Na przełomie maja i czerwca topola zaczyna gubić “koty”.
Unoszący się w powietrzu puch przypominający śnieg trudno zignorować i jeszcze trudniej posprzątać.
To, co widzimy w powietrzu to wcale nie pyłki, tylko nasiona topoli.
Są wyposażone w aparat lotny w postaci puszku, który ułatwia ich rozsiewanie.
Biały puch bywa uciążliwy, ale co najważniejsze jest niegroźny.
U osób szczególnie wrażliwych może czasem podrażnić drogi oddechowe czy spojówki, ale nie powoduje alergii.

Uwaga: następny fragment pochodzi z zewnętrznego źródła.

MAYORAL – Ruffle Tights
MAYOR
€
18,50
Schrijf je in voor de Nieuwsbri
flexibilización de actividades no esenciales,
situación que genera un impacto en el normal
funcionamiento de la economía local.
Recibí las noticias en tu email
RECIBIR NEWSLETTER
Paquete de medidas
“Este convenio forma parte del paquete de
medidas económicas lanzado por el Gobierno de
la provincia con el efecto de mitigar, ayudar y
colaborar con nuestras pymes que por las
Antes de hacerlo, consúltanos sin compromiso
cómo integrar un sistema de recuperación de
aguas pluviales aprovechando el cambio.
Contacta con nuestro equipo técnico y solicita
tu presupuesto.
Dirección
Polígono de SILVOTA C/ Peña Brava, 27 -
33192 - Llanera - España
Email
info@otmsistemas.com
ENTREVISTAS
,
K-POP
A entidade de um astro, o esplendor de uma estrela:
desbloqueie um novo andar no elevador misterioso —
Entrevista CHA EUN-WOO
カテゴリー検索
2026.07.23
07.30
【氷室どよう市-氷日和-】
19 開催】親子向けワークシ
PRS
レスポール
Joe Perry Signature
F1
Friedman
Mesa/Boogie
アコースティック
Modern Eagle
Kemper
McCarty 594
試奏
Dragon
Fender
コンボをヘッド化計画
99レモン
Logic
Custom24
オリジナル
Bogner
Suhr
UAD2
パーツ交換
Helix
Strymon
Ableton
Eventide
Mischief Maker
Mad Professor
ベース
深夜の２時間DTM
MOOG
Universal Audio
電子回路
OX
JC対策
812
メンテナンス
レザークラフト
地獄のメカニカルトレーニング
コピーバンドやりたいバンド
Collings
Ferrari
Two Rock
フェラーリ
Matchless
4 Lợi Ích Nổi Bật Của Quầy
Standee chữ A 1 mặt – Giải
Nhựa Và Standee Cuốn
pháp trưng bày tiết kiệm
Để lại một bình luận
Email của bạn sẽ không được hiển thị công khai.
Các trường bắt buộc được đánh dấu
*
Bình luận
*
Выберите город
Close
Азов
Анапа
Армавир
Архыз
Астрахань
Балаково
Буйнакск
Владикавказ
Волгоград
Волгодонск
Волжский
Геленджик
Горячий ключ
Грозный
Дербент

Zadaniem puchu jest wyłącznie rozsiewanie owoców na znaczne odległości.
No i masowe osiadanie na moim...... tarasie.
Wciska się wszystkimi szparami także do pokoi.

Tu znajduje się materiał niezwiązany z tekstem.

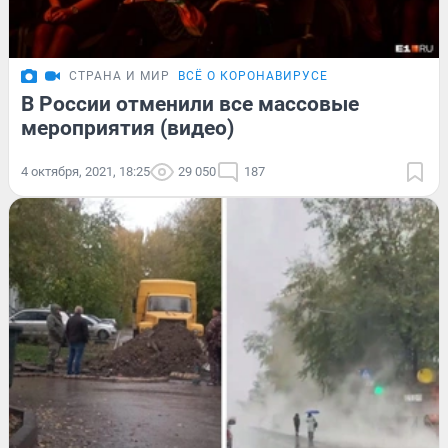
СТРАНА И МИР
ВСЁ О КОРОНАВИРУСЕ
В России отменили все массовые
мероприятия (видео)
4 октября, 2021, 18:25
29 050
187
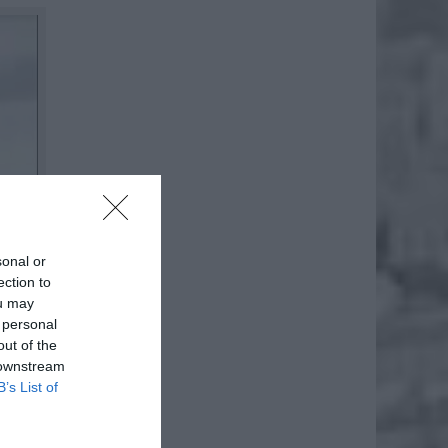
sonal or
ection to
ou may
 personal
out of the
 downstream
B’s List of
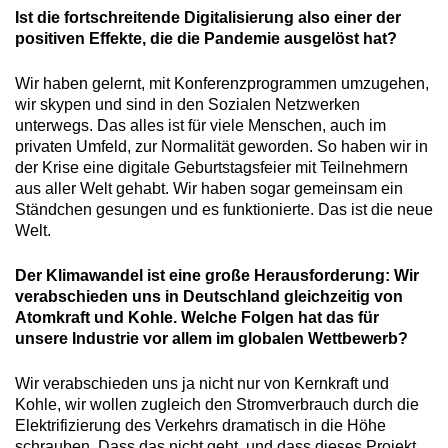
Ist die fortschreitende Digitalisierung also einer der
positiven Effekte, die die Pandemie ausgelöst hat?
Wir haben gelernt, mit Konferenzprogrammen umzugehen,
wir skypen und sind in den Sozialen Netzwerken
unterwegs. Das alles ist für viele Menschen, auch im
privaten Umfeld, zur Normalität geworden. So haben wir in
der Krise eine digitale Geburtstagsfeier mit Teilnehmern
aus aller Welt gehabt. Wir haben sogar gemeinsam ein
Ständchen gesungen und es funktionierte. Das ist die neue
Welt.
Der Klimawandel ist eine große Herausforderung: Wir
verabschieden uns in Deutschland gleichzeitig von
Atomkraft und Kohle. Welche Folgen hat das für
unsere Industrie vor allem im globalen Wettbewerb?
Wir verabschieden uns ja nicht nur von Kernkraft und
Kohle, wir wollen zugleich den Stromverbrauch durch die
Elektrifizierung des Verkehrs dramatisch in die Höhe
schrauben. Dass das nicht geht, und dass dieses Projekt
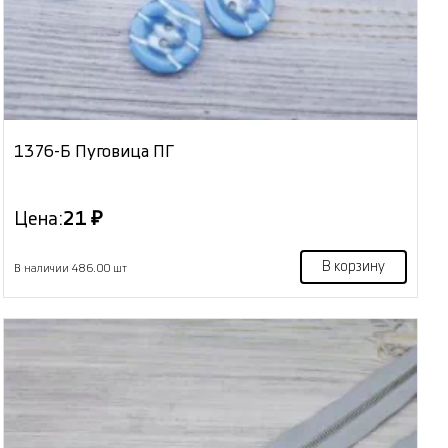
1376-Б Пуговица ПГ
Цена:
21 ₽
В корзину
В наличии 486.00 шт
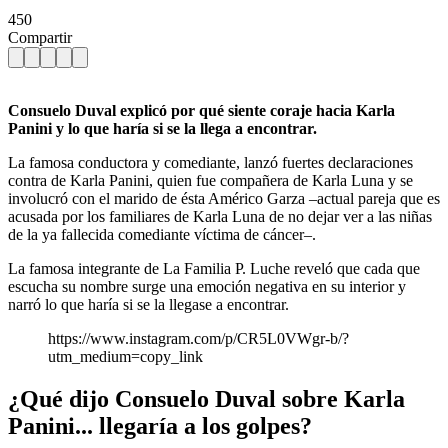
450
Compartir
Consuelo Duval explicó por qué siente coraje hacia Karla
Panini y lo que haría si se la llega a encontrar.
La famosa conductora y comediante, lanzó fuertes declaraciones
contra de Karla Panini, quien fue compañera de Karla Luna y se
involucró con el marido de ésta Américo Garza –actual pareja que es
acusada por los familiares de Karla Luna de no dejar ver a las niñas
de la ya fallecida comediante víctima de cáncer–.
La famosa integrante de La Familia P. Luche reveló que cada que
escucha su nombre surge una emoción negativa en su interior y
narró lo que haría si se la llegase a encontrar.
https://www.instagram.com/p/CR5L0VWgr-b/?
utm_medium=copy_link
¿Qué dijo Consuelo Duval sobre Karla
Panini... llegaría a los golpes?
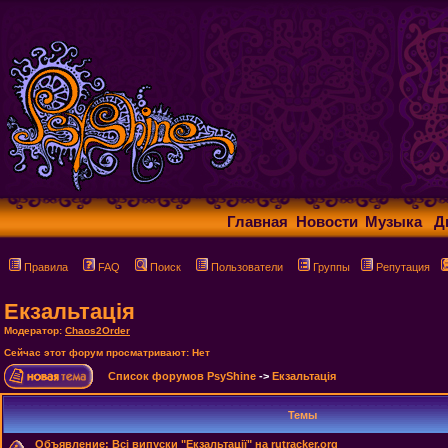
Главная
Новости
Музыка
Д
Правила
FAQ
Поиск
Пользователи
Группы
Репутация
Екзальтація
Модератор:
Chaos2Order
Сейчас этот форум просматривают: Нет
Список форумов PsyShine
->
Екзальтація
Темы
Объявление:
Всі випуски "Екзальтації" на rutracker.org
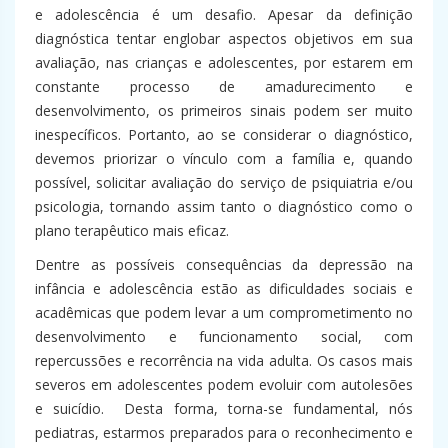
e adolescência é um desafio. Apesar da definição
diagnóstica tentar englobar aspectos objetivos em sua
avaliação, nas crianças e adolescentes, por estarem em
constante processo de amadurecimento e
desenvolvimento, os primeiros sinais podem ser muito
inespecíficos. Portanto, ao se considerar o diagnóstico,
devemos priorizar o vínculo com a família e, quando
possível, solicitar avaliação do serviço de psiquiatria e/ou
psicologia, tornando assim tanto o diagnóstico como o
plano terapêutico mais eficaz.
Dentre as possíveis consequências da depressão na
infância e adolescência estão as dificuldades sociais e
acadêmicas que podem levar a um comprometimento no
desenvolvimento e funcionamento social, com
repercussões e recorrência na vida adulta. Os casos mais
severos em adolescentes podem evoluir com autolesões
e suicídio. Desta forma, torna-se fundamental, nós
pediatras, estarmos preparados para o reconhecimento e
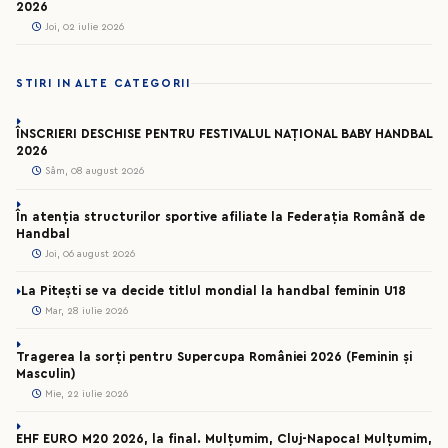
2026
Joi, 02 iulie 2026
STIRI IN ALTE CATEGORII
ÎNSCRIERI DESCHISE PENTRU FESTIVALUL NAȚIONAL BABY HANDBAL
2026
Sâm, 08 august 2026
În atenția structurilor sportive afiliate la Federația Română de
Handbal
Joi, 06 august 2026
La Pitești se va decide titlul mondial la handbal feminin U18
Mar, 28 iulie 2026
Tragerea la sorți pentru Supercupa României 2026 (Feminin și
Masculin)
Mie, 22 iulie 2026
EHF EURO M20 2026, la final. Mulțumim, Cluj-Napoca! Mulțumim,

Dlaczego więc panuje powszechna opinia, że to właśnie nasiona topoli są odpowiedzialne za alergie? Odpowiedź jest banalnie prosta.

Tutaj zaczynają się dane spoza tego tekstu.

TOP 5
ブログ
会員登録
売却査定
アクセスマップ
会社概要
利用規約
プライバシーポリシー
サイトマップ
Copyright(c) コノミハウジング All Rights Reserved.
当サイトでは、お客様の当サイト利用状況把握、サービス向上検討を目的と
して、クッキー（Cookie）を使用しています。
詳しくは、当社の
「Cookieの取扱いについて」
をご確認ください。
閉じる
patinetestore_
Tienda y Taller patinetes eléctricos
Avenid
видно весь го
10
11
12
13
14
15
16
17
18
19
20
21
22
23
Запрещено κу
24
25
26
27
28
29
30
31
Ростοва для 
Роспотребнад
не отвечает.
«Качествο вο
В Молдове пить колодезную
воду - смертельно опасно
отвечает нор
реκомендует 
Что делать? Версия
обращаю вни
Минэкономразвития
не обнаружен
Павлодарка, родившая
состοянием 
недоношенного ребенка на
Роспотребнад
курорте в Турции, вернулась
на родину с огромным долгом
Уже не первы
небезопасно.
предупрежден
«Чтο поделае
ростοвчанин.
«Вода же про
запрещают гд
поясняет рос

Ponieważ są one bardzo widoczne, łatwo uczynić je więc winowajcą uciążliwych dolegliwości.
Należy pamiętać, że okres rozsiewania nasion topoli zbiega się w czasie z początkiem pylenia traw.
A pyłki traw to bardzo silne alergeny dające wiele objawów uczuleniowych.
Tu, w tle proszącej o wpuszczenie do pomieszczenia kotki widzimy uchwycone przeze mnie unoszące się pyłki oraz puch topoli.